David? Thank you for the introduction, Dave. Together with our talented operating teams here at Devon, I look forward to continuing to execute on the operating strategy that drive the next financial growth and strong returns for the company. And given our Q3 results and outlook, we continue to hit on all cylinders. For my prepared remarks today, I will cover the asset specific highlights that are driving this enterprise level success.
Beginning with our franchise asset in the Delaware, production continued to rapidly increase in the 3rd quarter, growing 59% on a year over year basis. This strong production result was driven by a Leonard Shale oriented program in the quarter, which accounted for roughly half of the 34 new wells that commenced production. Based on learnings from prior projects, our operating teams have refined Leonard development spacing at around 6 wells per drilling unit, primarily targeting the Leonard B interval. The execution of these Leonard developments was excellent. Results have exceeded type curve expectations with 30 day rates averaging 2,200 BOEs per day, of which 70% was oil.

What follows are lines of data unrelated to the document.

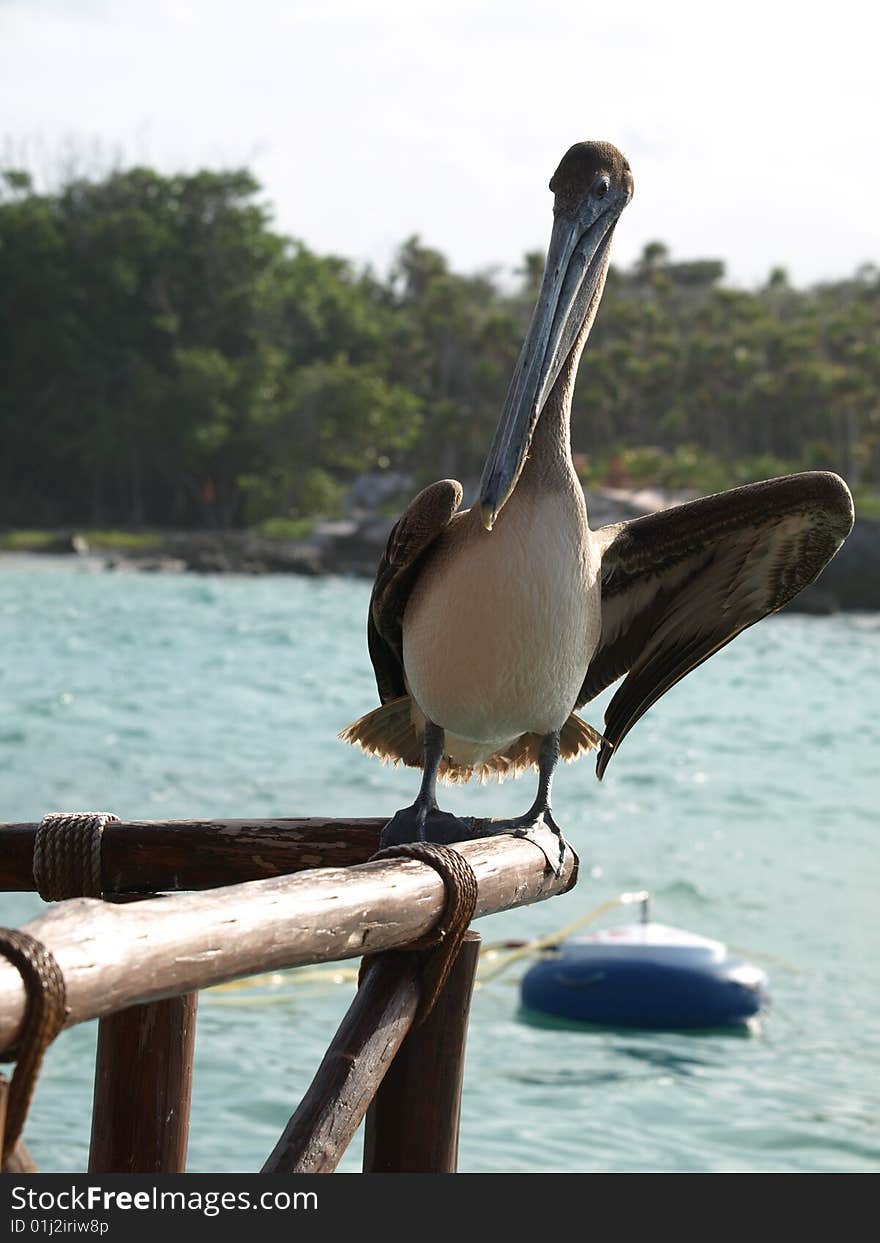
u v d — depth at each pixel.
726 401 97.44
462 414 90.94
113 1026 3.91
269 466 84.44
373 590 4.40
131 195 87.50
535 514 4.08
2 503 84.88
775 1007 10.84
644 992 10.53
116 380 84.56
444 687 4.22
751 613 4.94
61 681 27.06
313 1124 2.97
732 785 19.59
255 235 87.69
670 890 13.92
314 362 90.38
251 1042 9.50
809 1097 9.02
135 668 29.52
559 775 19.73
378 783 18.02
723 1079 9.35
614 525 4.71
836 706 28.64
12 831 3.85
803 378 95.50
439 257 112.06
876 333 107.81
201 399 81.00
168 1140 3.91
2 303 83.00
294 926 2.64
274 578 64.06
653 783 19.58
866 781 20.16
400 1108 3.52
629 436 104.19
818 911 13.34
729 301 110.31
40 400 83.69
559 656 4.14
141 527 85.00
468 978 3.55
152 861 3.83
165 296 86.00
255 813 16.14
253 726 22.38
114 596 49.25
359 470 87.38
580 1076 9.34
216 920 2.44
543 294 4.22
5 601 45.50
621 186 4.38
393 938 3.02
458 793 17.78
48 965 2.03
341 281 101.94
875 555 56.78
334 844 3.89
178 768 18.72
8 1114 1.99
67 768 18.47
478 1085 9.13
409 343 101.75
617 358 99.56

At an average cost of $7,500,000 a well, the returns from this Leonard activity rank among the very best projects we have executed this year. Looking ahead, the setup for the Delaware Basin in the 4th quarter is very strong. Our diversified development activity across all 5 of our core areas in the Stateline area continues to progress right on plan, positioning the Delaware for another quarter of strong oil growth. In the aggregate, we expect to bring online more than 30 wells in the 4th quarter with the top catalyst being our 10 well Cat Scratch Fever 2.0 project. Cat Scratch 2.0 directly offsets the record setting Phase 1 project immediately to the southeast in our world class Todd area.
While geologic mapping indicates that this thin spot thins a bit to the east, we do expect Cat Scratch 2.0 to be special and more prolific than the typical second Bone Spring project. Lastly, in the Delaware, another noteworthy trend I would like to highlight is our improving capital efficiency. In the most recent quarter, our drilled and completed feet per day metrics in the Wolfcamp improved 45% 65% year over year respectively. This positive trend is very important as we expect the majority of our drilling activity to target the Wolfcamp formation next year. These steadily improving cycle times and costs will provide capital efficiency momentum heading into 2020.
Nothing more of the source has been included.